/---

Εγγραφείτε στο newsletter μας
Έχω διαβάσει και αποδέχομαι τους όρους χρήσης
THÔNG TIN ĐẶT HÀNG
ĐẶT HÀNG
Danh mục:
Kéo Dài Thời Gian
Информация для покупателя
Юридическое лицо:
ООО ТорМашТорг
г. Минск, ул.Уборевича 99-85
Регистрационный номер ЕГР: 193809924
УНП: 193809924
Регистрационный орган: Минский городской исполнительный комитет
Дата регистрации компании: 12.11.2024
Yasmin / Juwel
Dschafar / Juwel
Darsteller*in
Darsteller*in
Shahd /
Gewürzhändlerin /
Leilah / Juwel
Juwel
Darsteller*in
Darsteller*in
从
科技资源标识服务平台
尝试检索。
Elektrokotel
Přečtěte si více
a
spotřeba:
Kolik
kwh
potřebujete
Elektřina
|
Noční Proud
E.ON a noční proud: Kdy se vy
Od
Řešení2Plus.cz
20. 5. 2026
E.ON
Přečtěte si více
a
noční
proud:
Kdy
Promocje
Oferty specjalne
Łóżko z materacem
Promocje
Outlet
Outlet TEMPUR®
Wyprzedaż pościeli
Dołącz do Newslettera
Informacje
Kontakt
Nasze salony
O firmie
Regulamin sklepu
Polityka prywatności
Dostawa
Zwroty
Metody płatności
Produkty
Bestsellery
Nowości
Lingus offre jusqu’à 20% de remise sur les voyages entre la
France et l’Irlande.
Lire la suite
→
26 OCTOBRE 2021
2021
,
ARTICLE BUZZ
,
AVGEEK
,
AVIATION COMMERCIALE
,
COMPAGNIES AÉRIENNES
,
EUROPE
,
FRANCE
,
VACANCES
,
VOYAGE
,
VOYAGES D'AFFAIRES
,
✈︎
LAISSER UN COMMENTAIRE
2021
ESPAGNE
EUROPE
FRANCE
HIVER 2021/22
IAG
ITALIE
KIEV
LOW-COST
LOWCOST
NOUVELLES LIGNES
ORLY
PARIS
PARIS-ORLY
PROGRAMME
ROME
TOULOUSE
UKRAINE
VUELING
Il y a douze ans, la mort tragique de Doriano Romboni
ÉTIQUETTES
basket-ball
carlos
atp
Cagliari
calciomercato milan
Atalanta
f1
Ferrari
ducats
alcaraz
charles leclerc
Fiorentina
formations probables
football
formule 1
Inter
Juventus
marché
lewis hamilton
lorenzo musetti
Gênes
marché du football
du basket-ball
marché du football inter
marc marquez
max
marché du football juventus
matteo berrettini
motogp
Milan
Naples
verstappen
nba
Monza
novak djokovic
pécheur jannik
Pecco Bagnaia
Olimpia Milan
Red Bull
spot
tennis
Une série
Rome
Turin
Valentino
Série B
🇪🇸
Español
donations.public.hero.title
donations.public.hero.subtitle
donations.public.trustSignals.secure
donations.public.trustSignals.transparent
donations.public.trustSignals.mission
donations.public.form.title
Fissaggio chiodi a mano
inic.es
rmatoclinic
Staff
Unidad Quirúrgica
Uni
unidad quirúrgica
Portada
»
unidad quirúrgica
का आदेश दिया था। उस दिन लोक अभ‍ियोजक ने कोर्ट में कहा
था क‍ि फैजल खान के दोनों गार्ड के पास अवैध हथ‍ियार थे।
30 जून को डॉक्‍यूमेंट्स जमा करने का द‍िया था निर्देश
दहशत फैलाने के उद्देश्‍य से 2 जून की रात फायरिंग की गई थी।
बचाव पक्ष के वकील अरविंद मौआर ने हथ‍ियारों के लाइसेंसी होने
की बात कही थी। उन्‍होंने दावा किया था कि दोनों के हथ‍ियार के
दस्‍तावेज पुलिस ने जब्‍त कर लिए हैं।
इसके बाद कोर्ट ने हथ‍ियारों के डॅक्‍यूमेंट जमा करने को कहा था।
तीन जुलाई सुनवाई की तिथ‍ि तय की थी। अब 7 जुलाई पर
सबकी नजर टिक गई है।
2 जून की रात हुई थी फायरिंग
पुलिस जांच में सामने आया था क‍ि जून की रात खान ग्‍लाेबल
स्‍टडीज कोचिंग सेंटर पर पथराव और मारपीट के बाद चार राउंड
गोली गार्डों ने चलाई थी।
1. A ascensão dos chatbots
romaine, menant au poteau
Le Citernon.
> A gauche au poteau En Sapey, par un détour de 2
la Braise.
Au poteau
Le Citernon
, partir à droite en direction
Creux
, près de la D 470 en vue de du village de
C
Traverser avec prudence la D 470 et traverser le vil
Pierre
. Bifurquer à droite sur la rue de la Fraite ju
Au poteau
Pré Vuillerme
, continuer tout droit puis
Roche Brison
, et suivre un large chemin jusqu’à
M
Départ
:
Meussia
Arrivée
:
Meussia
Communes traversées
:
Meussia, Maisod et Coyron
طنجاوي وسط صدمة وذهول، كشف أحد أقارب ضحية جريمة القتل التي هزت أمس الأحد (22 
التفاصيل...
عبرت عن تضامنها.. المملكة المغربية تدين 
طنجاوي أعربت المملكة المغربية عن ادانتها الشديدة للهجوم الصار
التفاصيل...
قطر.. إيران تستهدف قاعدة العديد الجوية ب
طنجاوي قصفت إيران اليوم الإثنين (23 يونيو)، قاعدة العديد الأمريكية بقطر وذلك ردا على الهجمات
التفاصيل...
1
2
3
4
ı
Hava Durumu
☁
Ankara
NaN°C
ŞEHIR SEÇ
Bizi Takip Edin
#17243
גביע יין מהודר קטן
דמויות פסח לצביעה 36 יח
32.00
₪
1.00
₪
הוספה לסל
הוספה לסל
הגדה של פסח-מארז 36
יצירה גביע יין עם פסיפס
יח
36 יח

\---

[Task statement] Would it be possible to reproduce all the entries exactly as they appear above?

[Result of the exercise]
Εγγραφείτε στο newsletter μας
Έχω διαβάσει και αποδέχομαι τους όρους χρήσης
THÔNG TIN ĐẶT HÀNG
ĐẶT HÀNG
Danh mục:
Kéo Dài Thời Gian
Информация для покупателя
Юридическое лицо:
ООО ТорМашТорг
г. Минск, ул.Уборевича 99-85
Регистрационный номер ЕГР: 193809924
УНП: 193809924
Регистрационный орган: Минский городской исполнительный комитет
Дата регистрации компании: 12.11.2024
Yasmin / Juwel
Dschafar / Juwel
Darsteller*in
Darsteller*in
Shahd /
Gewürzhändlerin /
Leilah / Juwel
Juwel
Darsteller*in
Darsteller*in
从
科技资源标识服务平台
尝试检索。
Elektrokotel
Přečtěte si více
a
spotřeba:
Kolik
kwh
potřebujete
Elektřina
|
Noční Proud
E.ON a noční proud: Kdy se vy
Od
Řešení2Plus.cz
20. 5. 2026
E.ON
Přečtěte si více
a
noční
proud:
Kdy
Promocje
Oferty specjalne
Łóżko z materacem
Promocje
Outlet
Outlet TEMPUR®
Wyprzedaż pościeli
Dołącz do Newslettera
Informacje
Kontakt
Nasze salony
O firmie
Regulamin sklepu
Polityka prywatności
Dostawa
Zwroty
Metody płatności
Produkty
Bestsellery
Nowości
Lingus offre jusqu’à 20% de remise sur les voyages entre la
France et l’Irlande.
Lire la suite
→
26 OCTOBRE 2021
2021
,
ARTICLE BUZZ
,
AVGEEK
,
AVIATION COMMERCIALE
,
COMPAGNIES AÉRIENNES
,
EUROPE
,
FRANCE
,
VACANCES
,
VOYAGE
,
VOYAGES D'AFFAIRES
,
✈︎
LAISSER UN COMMENTAIRE
2021
ESPAGNE
EUROPE
FRANCE
HIVER 2021/22
IAG
ITALIE
KIEV
LOW-COST
LOWCOST
NOUVELLES LIGNES
ORLY
PARIS
PARIS-ORLY
PROGRAMME
ROME
TOULOUSE
UKRAINE
VUELING
Il y a douze ans, la mort tragique de Doriano Romboni
ÉTIQUETTES
basket-ball
carlos
atp
Cagliari
calciomercato milan
Atalanta
f1
Ferrari
ducats
alcaraz
charles leclerc
Fiorentina
formations probables
football
formule 1
Inter
Juventus
marché
lewis hamilton
lorenzo musetti
Gênes
marché du football
du basket-ball
marché du football inter
marc marquez
max
marché du football juventus
matteo berrettini
motogp
Milan
Naples
verstappen
nba
Monza
novak djokovic
pécheur jannik
Pecco Bagnaia
Olimpia Milan
Red Bull
spot
tennis
Une série
Rome
Turin
Valentino
Série B
🇪🇸
Español
donations.public.hero.title
donations.public.hero.subtitle
donations.public.trustSignals.secure
donations.public.trustSignals.transparent
donations.public.trustSignals.mission
donations.public.form.title
Fissaggio chiodi a mano
inic.es
rmatoclinic
Staff
Unidad Quirúrgica
Uni
unidad quirúrgica
Portada
»
unidad quirúrgica
का आदेश दिया था। उस दिन लोक अभ‍ियोजक ने कोर्ट में कहा
था क‍ि फैजल खान के दोनों गार्ड के पास अवैध हथ‍ियार थे।
30 जून को डॉक्‍यूमेंट्स जमा करने का द‍िया था निर्देश
दहशत फैलाने के उद्देश्‍य से 2 जून की रात फायरिंग की गई थी।
बचाव पक्ष के वकील अरविंद मौआर ने हथ‍ियारों के लाइसेंसी होने
की बात कही थी। उन्‍होंने दावा किया था कि दोनों के हथ‍ियार के
दस्‍तावेज पुलिस ने जब्‍त कर लिए हैं।
इसके बाद कोर्ट ने हथ‍ियारों के डॅक्‍यूमेंट जमा करने को कहा था।
तीन जुलाई सुनवाई की तिथ‍ि तय की थी। अब 7 जुलाई पर
सबकी नजर टिक गई है।
2 जून की रात हुई थी फायरिंग
पुलिस जांच में सामने आया था क‍ि जून की रात खान ग्‍लाेबल
स्‍टडीज कोचिंग सेंटर पर पथराव और मारपीट के बाद चार राउंड
गोली गार्डों ने चलाई थी।
1. A ascensão dos chatbots
romaine, menant au poteau
Le Citernon.
> A gauche au poteau En Sapey, par un détour de 2
la Braise.
Au poteau
Le Citernon
, partir à droite en direction
Creux
, près de la D 470 en vue de du village de
C
Traverser avec prudence la D 470 et traverser le vil
Pierre
. Bifurquer à droite sur la rue de la Fraite ju
Au poteau
Pré Vuillerme
, continuer tout droit puis
Roche Brison
, et suivre un large chemin jusqu’à
M
Départ
:
Meussia
Arrivée
:
Meussia
Communes traversées
:
Meussia, Maisod et Coyron
طنجاوي وسط صدمة وذهول، كشف أحد أقارب ضحية جريمة القتل التي هزت أمس الأحد (22 
التفاصيل...
عبرت عن تضامنها.. المملكة المغربية تدين 
طنجاوي أعربت المملكة المغربية عن ادانتها الشديدة للهجوم الصار
التفاصيل...
قطر.. إيران تستهدف قاعدة العديد الجوية ب
طنجاوي قصفت إيران اليوم الإثنين (23 يونيو)، قاعدة العديد الأمريكية بقطر وذلك ردا على الهجمات
التفاصيل...
1
2
3
4
ı
Hava Durumu
☁
Ankara
NaN°C
ŞEHIR SEÇ
Bizi Takip Edin
#17243
גביע יין מהודר קטן
דמויות פסח לצביעה 36 יח
32.00
₪
1.00
₪
הוספה לסל
הוספה לסל
הגדה של פסח-מארז 36
יצירה גביע יין עם פסיפס
יח
36 יח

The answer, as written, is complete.